Em uma entrevista coletiva concedida após o encerramento da sessão de despedida, Barroso avaliou que o TSE está mais preparado para combater disparos em massa e divulgação de notícias falsas do que em 2018, e voltou a afirmar que a suspensão do Telegram pode ser uma medida adotada caso a Corte seja acionada.

— Não é possível termos em funcionamento no país aplicativos e plataformas que não respeitem as regras vigentes no país —, afirmou. 

O ministro ainda elencou, entre as medidas tomadas pelo TSE durante sua gestão, a decisão que reconheceu que a prática da denominada "rachadinha" configura ato doloso de improbidade administrativa, "que importa lesão ao patrimônio público e enriquecimento ilícito e enseja o indeferimento do registro de candidatura".

— Infelizmente, trata-se de prática corrupta recorrente, em que recursos são desviados dos cofres públicos para benefício particular —, apontou o ministro.

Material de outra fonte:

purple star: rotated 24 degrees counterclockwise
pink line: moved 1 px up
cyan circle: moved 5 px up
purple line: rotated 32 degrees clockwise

Outro julgamento da Corte eleitoral que foi destacado por Barroso aconteceu em novembro do ano passado, quando os ministros decidiram que "a acusação falsa formulada por um candidato, e disseminada em redes sociais no dia das eleições, de que as urnas estavam fraudadas configura abuso de poder político e uso indevido de meio de comunicação". O deputado estadual alvo da ação foi cassado.

— Parte da estratégia mundial de ataque à democracia é procurar minar a credibilidade do processo eleitoral, abrindo caminho para a quebra da institucionalidade —, disse. 

Em uma fala em homenagem a Barroso, Fachin afirmou que a atuação "proba, justa e transparente" de Luís Roberto Barroso "guiou" o tribunal mesmo nas situações de "ameaças de um passado sombrio não tão longínquo" que rondaram a Corte "dia e noite”.

— Vossa excelência defendeu incansavelmente – e com maestria – os valores democráticos e despertou a reflexão das cidadãs e dos cidadãos brasileiros no sentido de que o voto não é um mero direito, mas sim uma verdadeira oportunidade de escrever e reescrever a história do país —, disse Fachin.

Ainda durante a sessão, o ministro Alexandre de Moraes disse que conviver com Barroso foi um "grande aprendizado" e que o presidente do TSE deixa "legado importantíssimo de trabalho", além de "lealdade a valores da Justiça" e "avanço ao combate ao cupim que vem corroendo as instituições democráticas, as notícias fraudulentas”.